If Slash proves unexpectedly self-effacing and likeable when discussing his work, when he talks about his hobby he's a positive joy. Slash collects snakes. He has hundreds of them, currently residing in a Los Angeles warehouse after the earthquake destroyed his home, and discusses them with passion, authority and a lovely schoolboy enthusiasm.

"We're sort of like a very discreet mail-order business," he explains. "I've got some amazing stuff, albino boa constrictors, exotic pythons, all sorts. You know the reptile house at London Zoo? Well, imagine an even more complex set-up than that. Mine isn't open to the public or anything like that, but there are other similar set-ups around the US that I keep in touch with, and we kind of buy and trade snakes, more or less to keep them from being taken out of the wild. We reproduce them ourselves, so if anyone wants to get hold of something really off the wall, you know, a left-field exotic snake, well, instead of some bushman going out and ripping one out if a tree, you can call us up and we'll get you one."

Do they still feel like pets or do you have too many maintain that kind of relationship with?

"Cats and snakes are the two things I've had as far back as I can remember, and it's probably because of the fact that I never wanted what you'd call pets. You know, cats take care of themselves and snakes, for the most part, are very independent and don't want to be treated as pets. I mean, I love dogs, but… we have a dog now, and eight o'clock every morning she'll start barking at anything that moves around, you know, the gardener coming over or something like that."
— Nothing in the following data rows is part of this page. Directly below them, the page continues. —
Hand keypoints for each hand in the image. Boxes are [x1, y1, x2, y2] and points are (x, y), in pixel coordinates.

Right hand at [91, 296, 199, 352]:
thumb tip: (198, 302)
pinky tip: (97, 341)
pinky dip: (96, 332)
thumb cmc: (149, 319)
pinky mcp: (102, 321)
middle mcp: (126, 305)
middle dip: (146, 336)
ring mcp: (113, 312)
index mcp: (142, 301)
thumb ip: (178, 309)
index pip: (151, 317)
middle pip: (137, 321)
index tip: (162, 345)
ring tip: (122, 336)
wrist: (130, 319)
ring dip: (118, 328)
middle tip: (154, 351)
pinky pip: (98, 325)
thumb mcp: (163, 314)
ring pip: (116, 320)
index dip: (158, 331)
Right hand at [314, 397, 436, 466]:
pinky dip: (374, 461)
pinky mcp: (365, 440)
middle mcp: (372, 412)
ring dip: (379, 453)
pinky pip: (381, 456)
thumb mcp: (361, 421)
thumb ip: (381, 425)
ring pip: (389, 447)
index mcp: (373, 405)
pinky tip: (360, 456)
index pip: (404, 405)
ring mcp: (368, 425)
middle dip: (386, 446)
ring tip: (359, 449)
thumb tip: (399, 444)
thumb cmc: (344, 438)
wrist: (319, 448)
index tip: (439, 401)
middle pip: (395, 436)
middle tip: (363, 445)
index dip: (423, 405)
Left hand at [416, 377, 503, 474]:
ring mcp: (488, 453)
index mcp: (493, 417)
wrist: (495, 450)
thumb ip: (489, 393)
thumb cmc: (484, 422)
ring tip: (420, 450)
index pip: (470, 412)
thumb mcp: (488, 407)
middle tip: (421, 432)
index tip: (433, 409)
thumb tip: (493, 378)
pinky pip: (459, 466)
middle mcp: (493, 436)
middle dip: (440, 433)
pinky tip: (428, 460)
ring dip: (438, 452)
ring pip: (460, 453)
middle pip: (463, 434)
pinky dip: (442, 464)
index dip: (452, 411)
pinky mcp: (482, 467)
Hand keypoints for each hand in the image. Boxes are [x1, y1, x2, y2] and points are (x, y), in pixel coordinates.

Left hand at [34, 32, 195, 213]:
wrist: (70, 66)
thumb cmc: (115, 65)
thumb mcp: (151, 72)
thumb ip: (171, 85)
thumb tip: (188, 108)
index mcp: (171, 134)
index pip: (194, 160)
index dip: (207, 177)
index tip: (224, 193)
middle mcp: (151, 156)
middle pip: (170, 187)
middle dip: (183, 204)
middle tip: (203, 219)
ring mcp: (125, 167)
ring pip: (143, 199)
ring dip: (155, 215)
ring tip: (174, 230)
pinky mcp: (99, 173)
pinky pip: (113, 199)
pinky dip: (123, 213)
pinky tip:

A common problem. The trouble with dogs is that they're not fussy, though. If you smack them across the head with a plank, they'll love you for it. But cats have got this great withering contempt for humanity.

"Exactly. There's a certain sense of adventure to being around something that still has a wild side to it, that can't be completely domesticated. We have some interesting cats."

Do the snakes and the cats get on?

"Well, no. When Renee, my wife, and I first started going out together… in fact, I think it was the first time we'd slept together, and we were over at my house up in the loft, and Ronnie, who's our tour manager for the Snakepit thing, was taking care of the snakes. We'd converted part of the bathroom into a snake room, see, and it was a walk-in room with a sliding glass door. So Ronnie was working with the snakes, and one of our cats, Sushi, who is fascinated with anywhere where she's not supposed to be, went into the snake room because she's never been allowed in there. And one of the bigger snakes came out from the ceiling and grabbed her, and it took three of us to get them separated."

A question I thought I'd never get to ask: how do you actually go about separating an angry viper and a confused cat?

Oh, you use a chemical, like Chlorox, or bleach, and you put it up to the snake's nose, because snakes don't like chemicals at all. So that's how I did it. But, at the time, Ronnie didn't really have any idea about how to separate a cat and 15-foot snake."

Ah. Slash draws an ornate picture of a cobra on the back of a Glen Baxter postcard for a friend of mine who I pester with sketches of farm animals by celebrities when she hasn't written for a couple of months — her collection also includes a fish by Kristin Hersh and a pig by Bob Geldof — and glowers impressively through some pictures. He delivers another crushing handshake and thanks me for my time. Rarely can a received media image of a person have been so comprehensively subverted.